For $d=3$ , not a whole lot is known. And I mean that seriously – people have simulated and come up with some non-rigorous ideas of the behavior, but that’s it. By the way, Slade had a pretty good quote about this: “For physicists, these are called facts. For mathematicians, they are predictions.”

For $d=4$ , Slade talked about some of his own work. I didn’t really follow this a whole lot – there are a lot of really sophisticated analysis, brutal combinatorics, and tools from quantum field theory. One thing that stuck out in my head is a result of Slade and David Brydges that hinged on an argument using the so-called Berezin Integral, which is a functional integral used in quntum field theory to do stuff with Fermionic fields.
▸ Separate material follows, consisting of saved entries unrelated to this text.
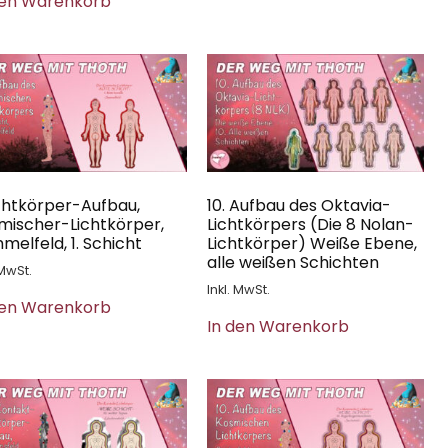
den Warenkorb
Lichtkörper-Aufbau,
10. Aufbau des Oktavia-
mischer-Lichtkörper,
Lichtkörpers (Die 8 Nolan-
melfeld, 1. Schicht
Lichtkörper) Weiße Ebene,
alle weißen Schichten
 MwSt.
Inkl. MwSt.
den Warenkorb
In den Warenkorb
Fucking magnets, how do they work?

For $d \geq 5$ there is actually a fairly simple theory. The scaling limit is just Brownian motion! The heuristic Slade gave is is that basically, the path of a simple random walk is generically a two dimensional object, and so for it two be self avoiding we can think about splitting it up into two parts and then asking that these don’t intersect – and when $d \geq 5$ there’s enough room that things naturally tend to not intersect. So asymptotically, simple random walks are all (w/ asymptotic probability 1) self avoiding, and so the scaling limit for self avoiding random walks reduces to the scaling limit for simple random walks. Or something like that.

One last fact I found interesting was that, at least in the case $d=2$ , one can consider other regular tessellations of the plane (the lattice $\mathbb{Z}^2$ is basically walking along a tessellation by squares), and in fact these all have the same asymptotic behavior (with regard to how they scale). This was pretty surprising to me, and I sort of wondered how exactly the underlying geometry of the space enters into this behavior (i.e. a square lattice and a triangular lattice still are both approximations of the euclidean plane, but what would happen if we looked at self avoiding random walks along a regular tesselation of a hyperbolic plane?).